TSV/PSV generally don't allow newlines and commas/quotes are not special so are fine. Though Excel doesn't always play nice, but if you care about data integrity, you won't open it in Excel anyway.

hnlmorg · on June 4, 2021

AFAIK TSV and PSV aren't specs, they're just an alternative delimiters for CSV. To that end most TSV and PSV parsers will be CSV parsers which match on a different byte ('\t' or '|' as opposed to ','). Which means if the parser follows spec (which not all do) then they will allow newlines and quotes too.

I'm not saying your use case is isn't appropriate though. eg if you're exporting from a DB who's records have already been sanitised and wanting to do some quick analysis then TSV/PSV is probably fine.
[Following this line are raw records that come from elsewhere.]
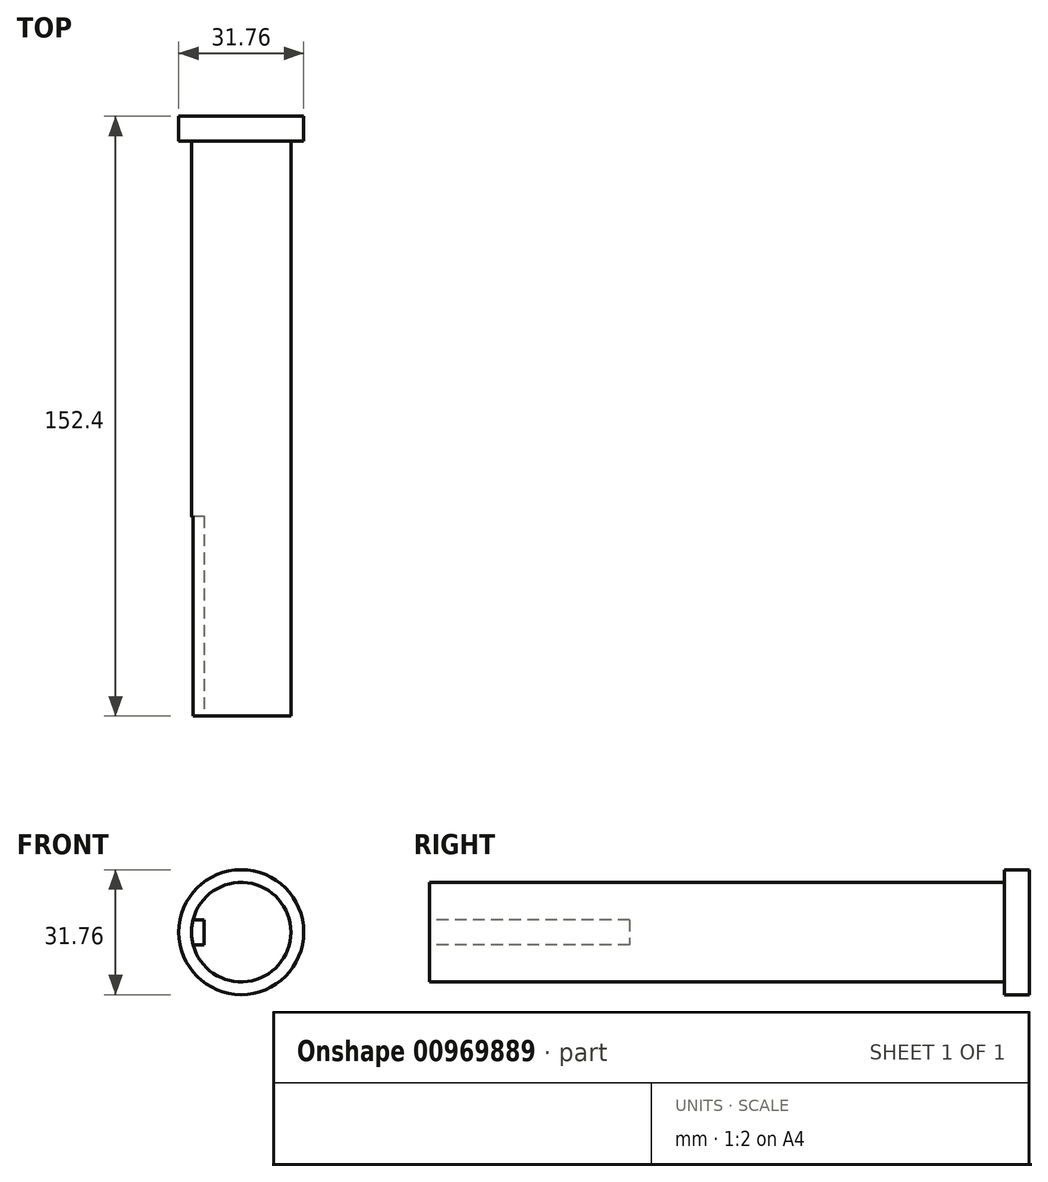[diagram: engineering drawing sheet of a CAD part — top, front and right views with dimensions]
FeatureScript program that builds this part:
annotation { "Feature Type Name" : "Feature", "Feature Type Description" : "" }
export const myFeature = defineFeature(function(context is Context, id is Id, definition is map)
    precondition{}
    {
        {
            var Q0;
            Q0=qCreatedBy(makeId("Front.planeOp"),FACE);
            var sketch = newSketch(context, id + "F0", { "sketchPlane" : qUnion([Q0])});
            skCircle(sketch, "E0", {"center": v(0, 0) * mm, "radius": 15.88 * mm});
            skCircle(sketch, "E1", {"center": v(0, 0) * mm, "radius": 12.64 * mm});
            skSolve(sketch);
        }
        {
            var Q0;
            Q0=makeQuery(id+"F0.imprint","IMPRINT",FACE,{"disambiguationData":[TD([[makeQuery(id+"F0.imprint","IMPRINT",EDGE,{"derivedFrom":sQuery(id+"F0.wireOp",EDGE,"E0")}),1.0]])]});
            extrude(context, id + "F1", {"entities" : qUnion([Q0]), "depth" : 6.35 * mm, "offsetDistance" : 25.4 * mm});
        }
        {
            var Q0;
            Q0=qCreatedBy(makeId("Front.planeOp"),FACE);
            var sketch = newSketch(context, id + "F2", { "sketchPlane" : qUnion([Q0])});
            skCircle(sketch, "E2", {"center": v(0, 0) * mm, "radius": 12.64 * mm});
            skSolve(sketch);
        }
        {
            var Q0;
            Q0 = qSketchRegion(id + "F2", true);
            extrude(context, id + "F3", {"entities" : qUnion([Q0]), "operationType" : NewBodyOperationType.ADD, "depth" : 152.4 * mm, "offsetDistance" : 25.4 * mm});
        }
        {
            var Q0;
            Q0=makeQuery(id+"F3.opExtrude","CAP_FACE",FACE,{"disambiguationData":[OSD([sQuery(id+"F2.wireOp",EDGE,"E2")])],"isStart":false});
            var sketch = newSketch(context, id + "F4", { "sketchPlane" : qUnion([Q0])});
            skLineSegment(sketch, "E3.bottom", {"start": v(-12.64, 3.18) * mm, "end": v(-9.46, 3.18) * mm});
            skLineSegment(sketch, "E3.top", {"start": v(-12.64, -3.18) * mm, "end": v(-9.46, -3.18) * mm});
            skLineSegment(sketch, "E3.left", {"start": v(-12.64, 3.18) * mm, "end": v(-12.64, -3.18) * mm});
            skLineSegment(sketch, "E3.right", {"start": v(-9.46, 3.18) * mm, "end": v(-9.46, -3.18) * mm});
            skPoint(sketch, "E3.middle", {"position": v(-11.05, 0) * mm});
            skPoint(sketch, "E4.end.orphan", {"position": v(-12.64, 0) * mm});
            skSolve(sketch);
        }
        {
            var Q0;
            {var subQ4=sQuery(id+"F4.wireOp",EDGE,"E3.right");Q0=makeQuery(id+"F4.imprint","IMPRINT",FACE,{"disambiguationData":[TD([[makeQuery(id+"F4.imprint","IMPRINT",EDGE,{"derivedFrom":subQ4}),-1.0]])]});}
            extrude(context, id + "F5", {"entities" : qUnion([Q0]), "operationType" : NewBodyOperationType.REMOVE, "oppositeDirection" : true, "depth" : 50.8 * mm, "offsetDistance" : 25.4 * mm});
        }
    });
But if you aren't dealing with sanitised data that doesn't contain \n, \" or others, then there is a good chance that your parser will handle them differently to your expectations -- and even a slim chance that your parser might just go ahead and slightly corrupt your data rather than warn you about differing column lengths et al. So it's definitely worth being aware that TSV and PSV suffer from all the same weaknesses as CSV.

867-5309 · on June 4, 2021

thanks for your reply, it was really informative. I'm not a fan of CSV so will delve deeper into jsonlines as an alternative next time it crops up

th0ma5 · on June 3, 2021

https://xkcd.com/927/

hnlmorg · on June 4, 2021

That's the nice thing about jsonlines, it's not creating a new competing standard. It's just making better use of an existing standard (JSON).